> **STATED PROBLEM A**
Say whether each statement agrees with the bank loans risk passage, answering yes or no and quoting the words of the passage that decide it. (i) Senior secured bank loans are usually backed by collateral. (ii) Unsecured loans generally carry less risk of loss for the Fund when the issuer defaults. (iii) Negotiations to dispose of indebtedness can take weeks.
> **STATED PROBLEM B**
According to the bank loans risk passage, which protections might the Fund be unable to rely on because some loans may not count as "securities"?
> **STATED PROBLEM C**
Extend the bank loans risk passage by writing what comes after its final sentence.

SUPPLIED PASSAGE start

Bank Loans Risk Many of the risks associated with bank loans are similar to the risks of investing in below investment grade debt securities. Changes in the financial condition of the borrower or economic conditions or other circumstances may reduce the capacity of the borrower to make principal and interest payments on such instruments and may lead to defaults. Senior secured bank loans are typically supported by collateral; however the value of the collateral may be insufficient to cover the amount owed to the Fund, or the Fund may be prevented or delayed from realizing on the collateral. Some loans may be unsecured; unsecured loans generally present a greater risk of loss to the Fund if the issuer defaults. If the Fund relies on a third party to administer a loan, the Fund is subject to the risk that the third party will fail to perform its obligations. In addition, if the Fund holds only a participation interest in a loan made by a third party, the Fund’s receipt of payments on the loan will depend on the third party’s willingness and ability to make those payments to the Fund. The settlement time for certain loans is longer than the settlement time for many other types of investments, and the Fund may not receive the
payment for a loan sold by it until well after the sale; that cash would be unavailable for payment of redemption proceeds or for reinvestment. Interests in some bank loans may not be readily marketable and may be subject to restrictions on resale. In some cases, negotiations involved in disposing of indebtedness may require weeks to complete. Consequently, some indebtedness may be difficult or impossible to dispose of readily at what the Fund believes to be a fair price. Some loans may not be considered “securities” for certain purposes under the federal securities laws, and purchasers, such as the Fund, therefore may not be entitled to rely on the anti-fraud protections of the federal securities laws.

SUPPLIED PASSAGE end
DATA PROVIDED start

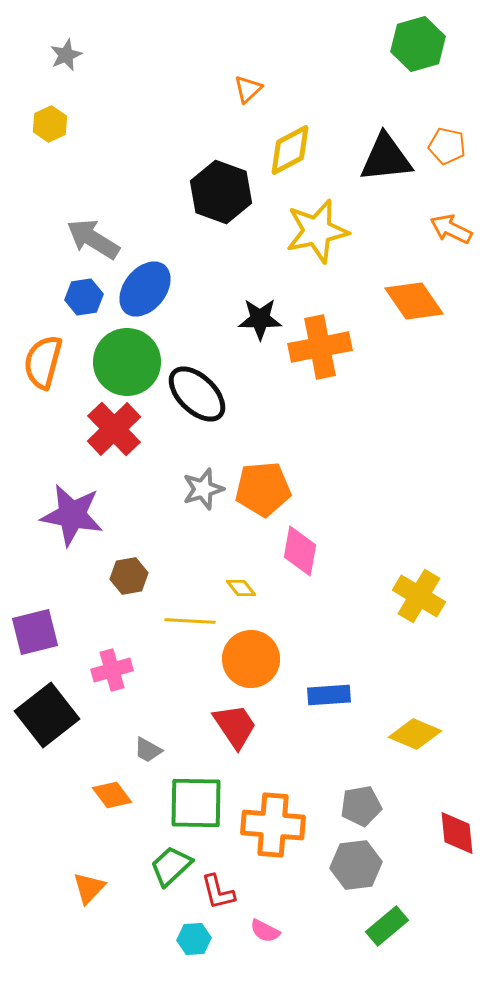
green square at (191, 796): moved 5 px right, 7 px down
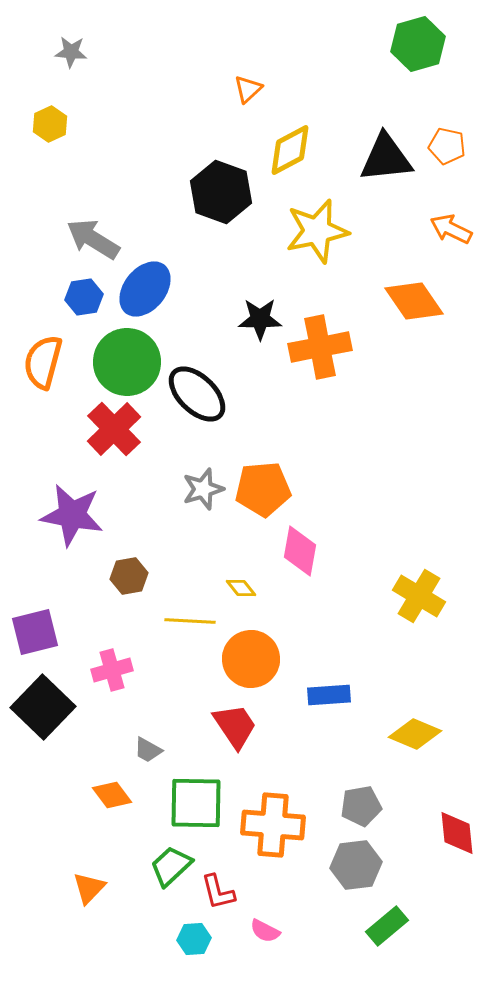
gray star at (66, 55): moved 5 px right, 3 px up; rotated 28 degrees clockwise
black square at (47, 715): moved 4 px left, 8 px up; rotated 8 degrees counterclockwise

DATA PROVIDED end

> **WRITTEN ANSWER A**
(i) Yes: "Senior secured bank loans are typically supported by collateral"
(ii) No: "unsecured loans generally present a greater risk of loss to the Fund if the issuer defaults"
(iii) Yes: "In some cases, negotiations involved in disposing of indebtedness may require weeks to complete."

> **WRITTEN ANSWER B**
The anti-fraud protections of the federal securities laws.

> **WRITTEN ANSWER C**
Below Investment Grade Debt Securities Risk Below investment grade debt securities, commonly known as “junk” or “high yield” bonds, have speculative characteristics and involve greater volatility of price and yield, greater risk of loss of principal and interest, and generally reflect a greater possibility of an adverse change in financial condition that could affect an issuer’s ability to honor its obligations.
Credit Risk Credit risk is the risk that an issuer, guarantor, or liquidity provider of a fixed income security held by the Fund may be unable or unwilling, or may be perceived (whether by market participants, ratings agencies, pricing services or otherwise) as unable or unwilling, to make timely principal and/or interest payments, or to otherwise honor its obligations. The Fund may also be exposed to the credit risk of its counterparty to repurchase agreements, reverse repurchase agreements, swap transactions, and other derivatives transactions, and to the counterparty’s ability or willingness to perform in accordance with the terms of the transaction. The value of such transactions to the Fund will depend on the willingness and ability of the counterparty to perform its obligations, including among other things the obligation to return collateral or margin to the Fund. If a counterparty becomes bankrupt or otherwise fails to perform its obligations under a derivative contract due to financial difficulties, the Fund may experience significant delays in obtaining any recovery under the derivative contract in a bankruptcy or other reorganization proceeding. The Fund may obtain only a limited recovery or may obtain no recovery in such circumstances.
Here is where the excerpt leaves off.